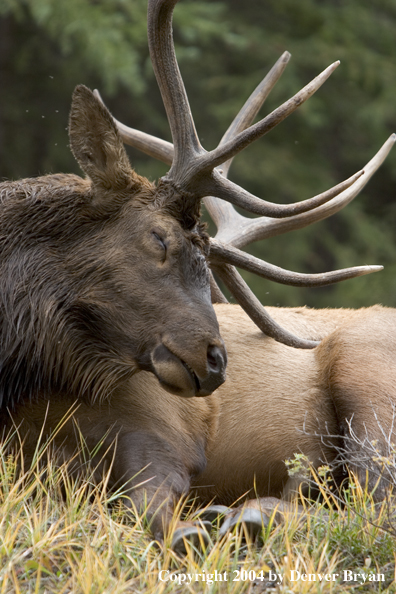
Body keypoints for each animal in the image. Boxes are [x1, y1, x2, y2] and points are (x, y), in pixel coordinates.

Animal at [0, 0, 396, 552]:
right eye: (160, 238)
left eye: (207, 269)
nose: (216, 360)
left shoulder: (163, 428)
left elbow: (154, 515)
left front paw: (202, 526)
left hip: (369, 382)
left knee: (374, 504)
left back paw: (250, 515)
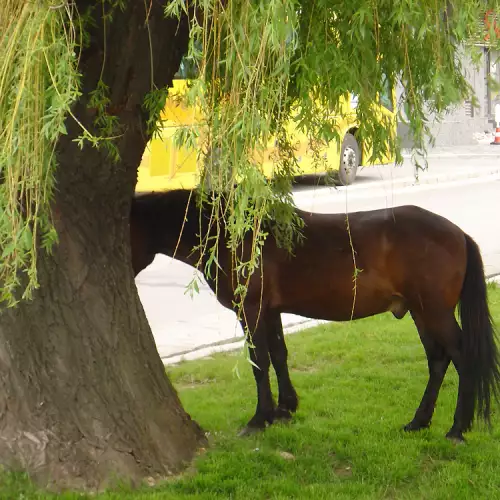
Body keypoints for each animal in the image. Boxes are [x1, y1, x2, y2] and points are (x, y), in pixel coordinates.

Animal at [130, 188, 500, 442]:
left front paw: (259, 419)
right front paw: (284, 409)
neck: (234, 231)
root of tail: (459, 234)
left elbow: (259, 362)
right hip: (420, 313)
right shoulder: (271, 311)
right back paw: (419, 421)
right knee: (438, 360)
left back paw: (457, 429)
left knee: (461, 356)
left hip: (434, 311)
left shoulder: (251, 310)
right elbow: (278, 355)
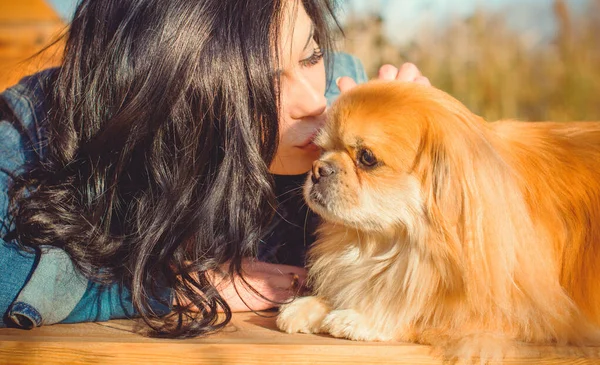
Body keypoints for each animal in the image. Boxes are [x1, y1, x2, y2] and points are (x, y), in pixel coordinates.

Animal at [278, 80, 600, 362]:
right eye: (320, 150)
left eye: (367, 158)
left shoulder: (541, 316)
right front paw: (311, 305)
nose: (319, 169)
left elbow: (428, 311)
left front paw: (363, 316)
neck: (396, 244)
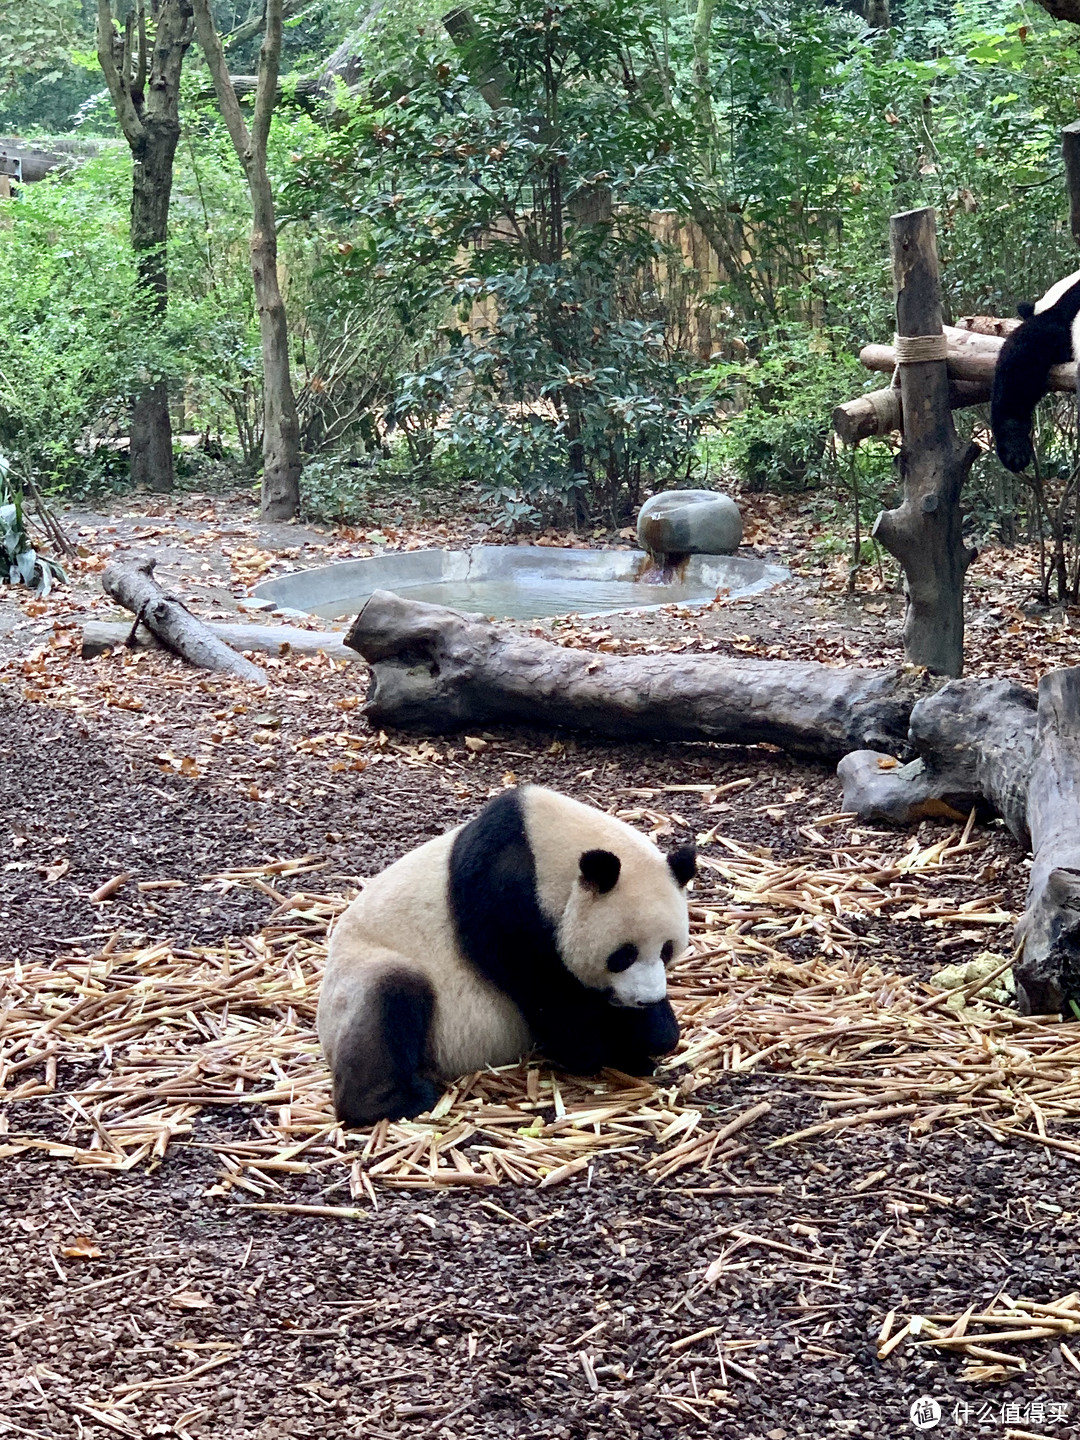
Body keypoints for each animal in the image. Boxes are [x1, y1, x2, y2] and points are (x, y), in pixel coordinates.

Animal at [316, 783, 696, 1128]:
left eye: (667, 950)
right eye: (623, 955)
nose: (647, 999)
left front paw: (653, 1034)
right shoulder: (505, 901)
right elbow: (550, 995)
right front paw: (604, 1050)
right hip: (363, 972)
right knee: (387, 998)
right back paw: (398, 1100)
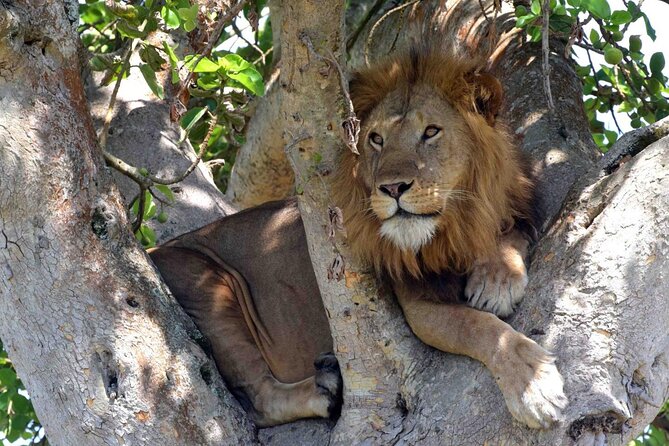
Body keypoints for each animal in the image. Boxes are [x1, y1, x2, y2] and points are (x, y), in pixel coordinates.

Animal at [149, 47, 568, 429]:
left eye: (431, 132)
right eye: (376, 139)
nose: (393, 188)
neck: (453, 226)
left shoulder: (516, 209)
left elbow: (511, 234)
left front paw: (496, 280)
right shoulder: (416, 304)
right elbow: (479, 327)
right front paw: (533, 385)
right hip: (205, 281)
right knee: (259, 400)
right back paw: (325, 390)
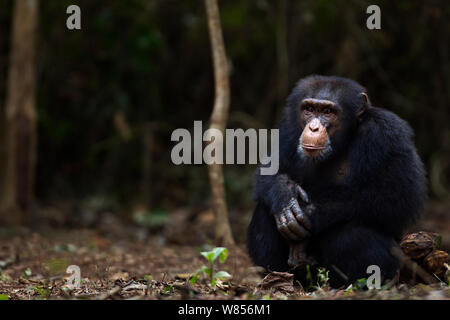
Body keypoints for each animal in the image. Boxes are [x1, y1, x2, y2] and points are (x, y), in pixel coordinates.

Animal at [248, 75, 428, 288]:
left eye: (328, 112)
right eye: (309, 109)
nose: (313, 127)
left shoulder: (387, 132)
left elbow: (398, 195)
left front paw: (311, 211)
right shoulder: (288, 128)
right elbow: (269, 172)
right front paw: (285, 194)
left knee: (351, 229)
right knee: (265, 211)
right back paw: (279, 280)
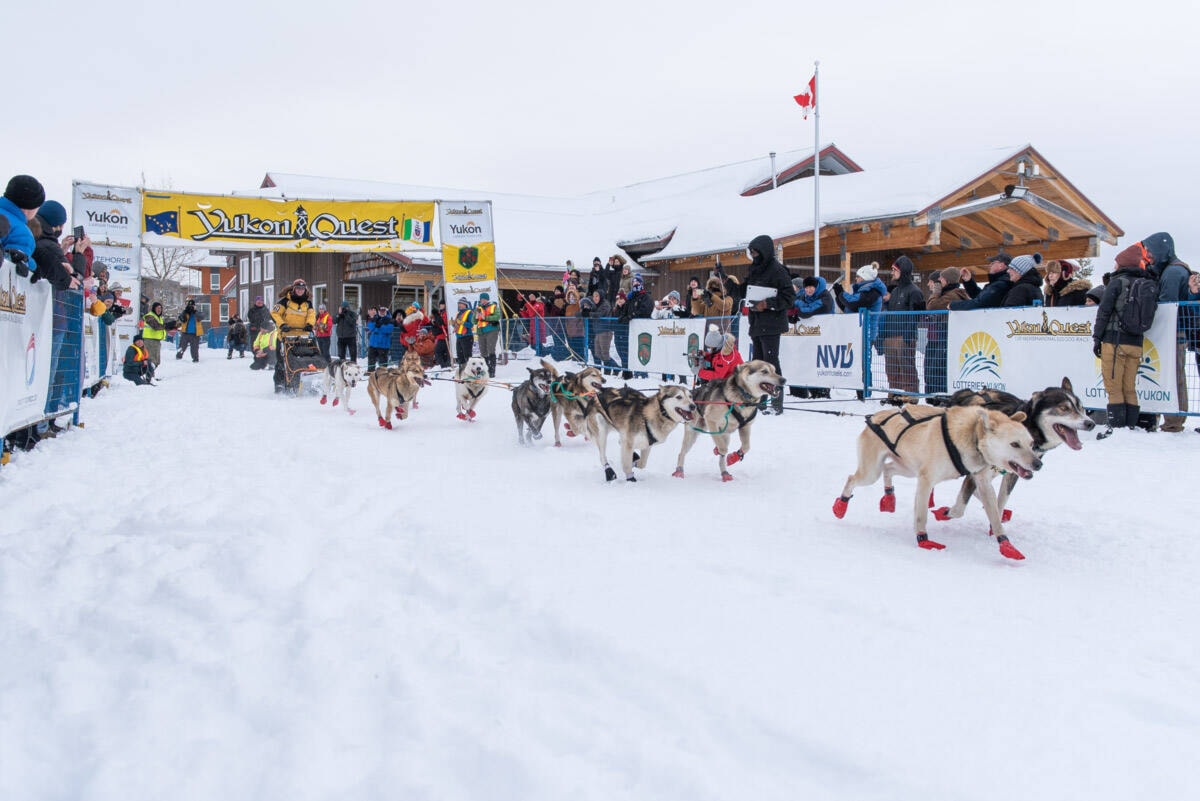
■ ■ ■ ■ ■ ■ ■
#### Task statement
Both the line containing "neck: (234, 231)" and the line containing "neck: (396, 244)" above belong in the output, as do the lines between them. Print them exactly, without pictures.

#### Result
neck: (234, 231)
root of tail: (459, 234)
left elbow: (259, 362)
right hip: (420, 313)
right shoulder: (271, 311)
right back paw: (419, 421)
right knee: (438, 360)
left back paw: (457, 429)
left knee: (461, 356)
left hip: (434, 311)
left shoulder: (251, 310)
right elbow: (278, 355)
Body keypoints for each animal in the image. Boxes are [x1, y1, x2, y2] and points are (x, y), in pixel coordinates.

Animal at [278, 80, 600, 362]:
right eye: (320, 150)
left eye: (367, 158)
left shoulder: (541, 316)
right front paw: (311, 305)
nose: (319, 169)
left elbow: (428, 311)
left front paw: (363, 316)
neck: (396, 244)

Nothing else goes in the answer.